Sequoia will typically produce a more conservative pedigree than COLONY, for various reasons:

  • COLONY only considers whether individuals are full siblings, half siblings, or unrelated, while sequoia also considers full- or half- avuncular (aunts and uncles and their nieces and nephews), and grand-parental. These alternative relationships are impossible among individuals born in the same year when generations do not overlap (args.AP=list(Discrete=TRUE)). If all samples are from a single birth year, this is automatically assumed.
  • sequoia also considers double relationships, e.g. paternal half-siblings that are also maternal half-cousins, with a relatedness inbetween full and half siblings. These may be erroneously assigned as full siblings by COLONY when present, but their consideration may cause true full siblings to be only assigned as half-siblings, especially when there is only a moderate amount of genetic data.

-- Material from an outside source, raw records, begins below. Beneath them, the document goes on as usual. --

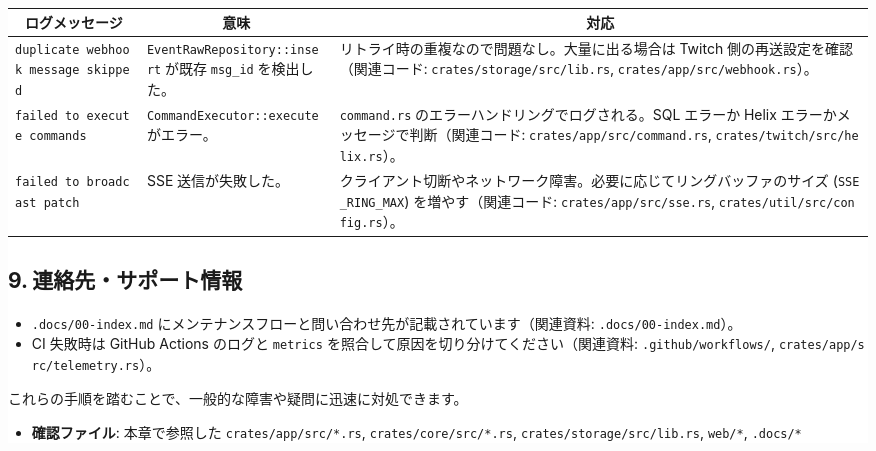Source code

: | ログメッセージ | 意味 | 対応 |
| --- | --- | --- |
| `duplicate webhook message skipped` | `EventRawRepository::insert` が既存 `msg_id` を検出した。 | リトライ時の重複なので問題なし。大量に出る場合は Twitch 側の再送設定を確認（関連コード: `crates/storage/src/lib.rs`, `crates/app/src/webhook.rs`）。 |
| `failed to execute commands` | `CommandExecutor::execute` がエラー。 | `command.rs` のエラーハンドリングでログされる。SQL エラーか Helix エラーかメッセージで判断（関連コード: `crates/app/src/command.rs`, `crates/twitch/src/helix.rs`）。 |
| `failed to broadcast patch` | SSE 送信が失敗した。 | クライアント切断やネットワーク障害。必要に応じてリングバッファのサイズ (`SSE_RING_MAX`) を増やす（関連コード: `crates/app/src/sse.rs`, `crates/util/src/config.rs`）。 |

## 9. 連絡先・サポート情報

- `.docs/00-index.md` にメンテナンスフローと問い合わせ先が記載されています（関連資料: `.docs/00-index.md`）。
- CI 失敗時は GitHub Actions のログと `metrics` を照合して原因を切り分けてください（関連資料: `.github/workflows/`, `crates/app/src/telemetry.rs`）。

これらの手順を踏むことで、一般的な障害や疑問に迅速に対処できます。
- **確認ファイル**: 本章で参照した `crates/app/src/*.rs`, `crates/core/src/*.rs`, `crates/storage/src/lib.rs`, `web/*`, `.docs/*`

To ignore double and inbred relationships, use Complex='simp'.
  • sequoia considers third degree relationships, such as full cousins. Again, these may result in false positives by COLONY, while their consideration may result in false negatives by sequoia. This can not be turned off.
  • When no parents of known sex can be assigned, there is no way in sequoia to differentiate between maternal and paternal half-siblings, and none are assigned (although they may be identified with GetMaybeRel(). In COLONY, candidate mothers and fathers can be specified, but this option is not available in sequoia (yet?).

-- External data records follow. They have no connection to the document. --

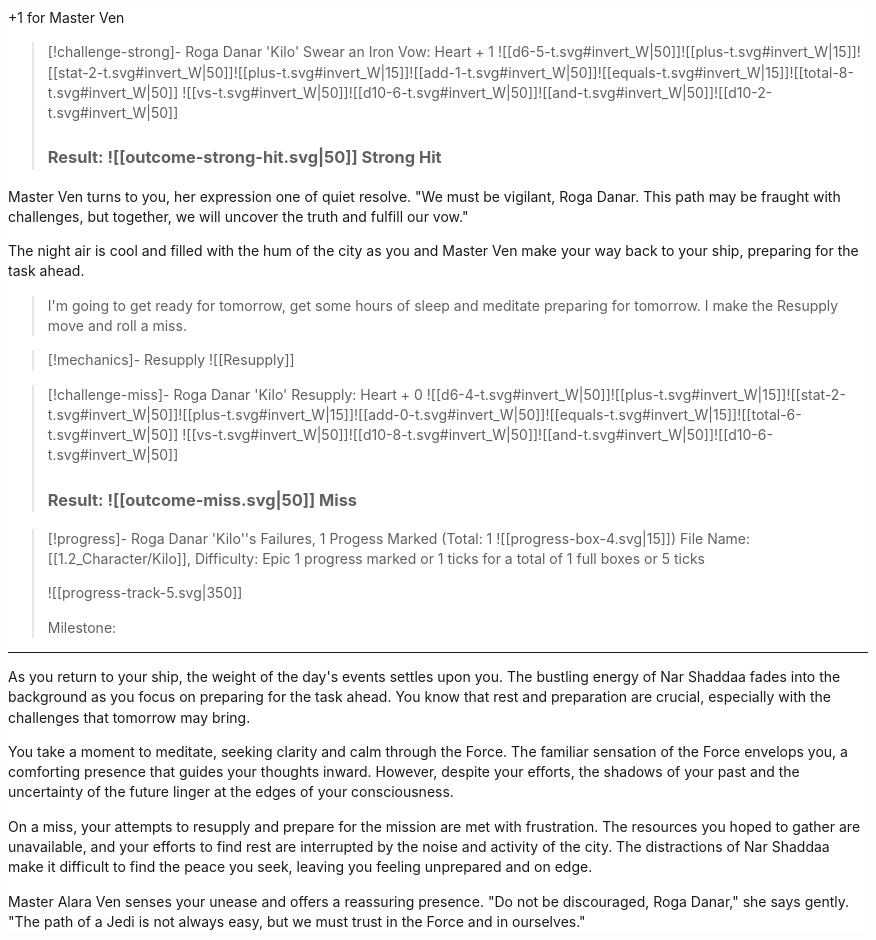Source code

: 
+1 for Master Ven

> [!challenge-strong]- Roga Danar 'Kilo' Swear an Iron Vow: Heart + 1
> ![[d6-5-t.svg#invert_W|50]]![[plus-t.svg#invert_W|15]]![[stat-2-t.svg#invert_W|50]]![[plus-t.svg#invert_W|15]]![[add-1-t.svg#invert_W|50]]![[equals-t.svg#invert_W|15]]![[total-8-t.svg#invert_W|50]]
> ![[vs-t.svg#invert_W|50]]![[d10-6-t.svg#invert_W|50]]![[and-t.svg#invert_W|50]]![[d10-2-t.svg#invert_W|50]]
> ### Result: ![[outcome-strong-hit.svg|50]] Strong Hit


Master Ven turns to you, her expression one of quiet resolve. "We must be vigilant, Roga Danar. This path may be fraught with challenges, but together, we will uncover the truth and fulfill our vow."

The night air is cool and filled with the hum of the city as you and Master Ven make your way back to your ship, preparing for the task ahead.

> I'm going to get ready for tomorrow, get some hours of sleep and meditate preparing for tomorrow. I make the Resupply move and roll a miss.

> [!mechanics]- Resupply
> ![[Resupply]]

> [!challenge-miss]- Roga Danar 'Kilo' Resupply: Heart + 0
> ![[d6-4-t.svg#invert_W|50]]![[plus-t.svg#invert_W|15]]![[stat-2-t.svg#invert_W|50]]![[plus-t.svg#invert_W|15]]![[add-0-t.svg#invert_W|50]]![[equals-t.svg#invert_W|15]]![[total-6-t.svg#invert_W|50]]
> ![[vs-t.svg#invert_W|50]]![[d10-8-t.svg#invert_W|50]]![[and-t.svg#invert_W|50]]![[d10-6-t.svg#invert_W|50]]
> ### Result: ![[outcome-miss.svg|50]] Miss

> [!progress]- Roga Danar 'Kilo''s Failures, 1 Progess Marked (Total: 1 ![[progress-box-4.svg|15]])
> File Name: [[1.2_Character/Kilo]], Difficulty: Epic
> 1 progress marked or 1 ticks for a total of 1 full boxes or 5 ticks
> 
> ![[progress-track-5.svg|350]]
> 
> Milestone: 

---

As you return to your ship, the weight of the day's events settles upon you. The bustling energy of Nar Shaddaa fades into the background as you focus on preparing for the task ahead. You know that rest and preparation are crucial, especially with the challenges that tomorrow may bring.

You take a moment to meditate, seeking clarity and calm through the Force. The familiar sensation of the Force envelops you, a comforting presence that guides your thoughts inward. However, despite your efforts, the shadows of your past and the uncertainty of the future linger at the edges of your consciousness.

On a miss, your attempts to resupply and prepare for the mission are met with frustration. The resources you hoped to gather are unavailable, and your efforts to find rest are interrupted by the noise and activity of the city. The distractions of Nar Shaddaa make it difficult to find the peace you seek, leaving you feeling unprepared and on edge.

Master Alara Ven senses your unease and offers a reassuring presence. "Do not be discouraged, Roga Danar," she says gently. "The path of a Jedi is not always easy, but we must trust in the Force and in ourselves."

  • When a relationship is uncertain, COLONY will include it in the output with a low confidence probability. sequoia only makes assignments of which it is very sure, as the sequential nature of the algorithm may otherwise result in a snowball effect of incorrect assignments.

You can get sequoia‘s ’opinion’ on a COLONY reconstructed pedigree (or any other pedigree) with CalcOHLLR(), which for every assigned parent gives the log-likelihood ratio between being parent-offspring with the focal individual, versus otherwise related. You may also use CalcPairLL() for a specific set of pairs of individuals to calculate their likelihoods to be parent-offspring, full siblings, … , and investigate how these likelihoods change when changing the ageprior or with Complex='simp'.